**WHAT TO DO:**
Rewrite the listing below, changing every "common name" to "vernacular name" and keeping everything else the same.

**DATASET CONTENT:**
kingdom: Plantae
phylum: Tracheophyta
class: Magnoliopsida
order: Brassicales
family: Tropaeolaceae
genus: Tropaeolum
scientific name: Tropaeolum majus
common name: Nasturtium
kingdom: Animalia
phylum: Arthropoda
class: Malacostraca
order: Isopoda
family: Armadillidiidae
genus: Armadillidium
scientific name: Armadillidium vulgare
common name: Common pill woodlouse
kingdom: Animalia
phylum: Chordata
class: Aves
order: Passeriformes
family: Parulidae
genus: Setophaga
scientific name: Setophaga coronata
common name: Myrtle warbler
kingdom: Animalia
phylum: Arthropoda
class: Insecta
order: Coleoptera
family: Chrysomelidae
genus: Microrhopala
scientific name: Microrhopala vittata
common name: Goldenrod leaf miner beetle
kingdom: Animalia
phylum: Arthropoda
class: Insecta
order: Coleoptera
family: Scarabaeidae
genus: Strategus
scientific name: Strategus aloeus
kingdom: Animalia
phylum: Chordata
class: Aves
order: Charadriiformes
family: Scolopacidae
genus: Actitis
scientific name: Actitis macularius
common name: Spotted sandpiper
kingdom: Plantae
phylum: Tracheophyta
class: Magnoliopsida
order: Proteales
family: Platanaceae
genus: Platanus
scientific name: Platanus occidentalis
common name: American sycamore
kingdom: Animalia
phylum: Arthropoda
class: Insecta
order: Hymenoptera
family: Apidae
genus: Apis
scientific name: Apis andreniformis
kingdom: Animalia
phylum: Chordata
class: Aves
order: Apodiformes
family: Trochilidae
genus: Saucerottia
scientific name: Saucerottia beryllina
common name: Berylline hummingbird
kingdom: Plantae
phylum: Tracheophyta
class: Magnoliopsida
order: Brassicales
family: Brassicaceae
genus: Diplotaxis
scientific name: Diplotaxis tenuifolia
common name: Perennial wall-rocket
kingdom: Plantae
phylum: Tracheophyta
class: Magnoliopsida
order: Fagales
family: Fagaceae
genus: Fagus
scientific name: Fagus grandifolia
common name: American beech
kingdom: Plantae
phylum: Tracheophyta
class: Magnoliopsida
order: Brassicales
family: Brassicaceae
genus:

**OUTPUT BELOW:**
kingdom: Plantae
phylum: Tracheophyta
class: Magnoliopsida
order: Brassicales
family: Tropaeolaceae
genus: Tropaeolum
scientific name: Tropaeolum majus
vernacular name: Nasturtium
kingdom: Animalia
phylum: Arthropoda
class: Malacostraca
order: Isopoda
family: Armadillidiidae
genus: Armadillidium
scientific name: Armadillidium vulgare
vernacular name: Common pill woodlouse
kingdom: Animalia
phylum: Chordata
class: Aves
order: Passeriformes
family: Parulidae
genus: Setophaga
scientific name: Setophaga coronata
vernacular name: Myrtle warbler
kingdom: Animalia
phylum: Arthropoda
class: Insecta
order: Coleoptera
family: Chrysomelidae
genus: Microrhopala
scientific name: Microrhopala vittata
vernacular name: Goldenrod leaf miner beetle
kingdom: Animalia
phylum: Arthropoda
class: Insecta
order: Coleoptera
family: Scarabaeidae
genus: Strategus
scientific name: Strategus aloeus
kingdom: Animalia
phylum: Chordata
class: Aves
order: Charadriiformes
family: Scolopacidae
genus: Actitis
scientific name: Actitis macularius
vernacular name: Spotted sandpiper
kingdom: Plantae
phylum: Tracheophyta
class: Magnoliopsida
order: Proteales
family: Platanaceae
genus: Platanus
scientific name: Platanus occidentalis
vernacular name: American sycamore
kingdom: Animalia
phylum: Arthropoda
class: Insecta
order: Hymenoptera
family: Apidae
genus: Apis
scientific name: Apis andreniformis
kingdom: Animalia
phylum: Chordata
class: Aves
order: Apodiformes
family: Trochilidae
genus: Saucerottia
scientific name: Saucerottia beryllina
vernacular name: Berylline hummingbird
kingdom: Plantae
phylum: Tracheophyta
class: Magnoliopsida
order: Brassicales
family: Brassicaceae
genus: Diplotaxis
scientific name: Diplotaxis tenuifolia
vernacular name: Perennial wall-rocket
kingdom: Plantae
phylum: Tracheophyta
class: Magnoliopsida
order: Fagales
family: Fagaceae
genus: Fagus
scientific name: Fagus grandifolia
vernacular name: American beech
kingdom: Plantae
phylum: Tracheophyta
class: Magnoliopsida
order: Brassicales
family: Brassicaceae
genus:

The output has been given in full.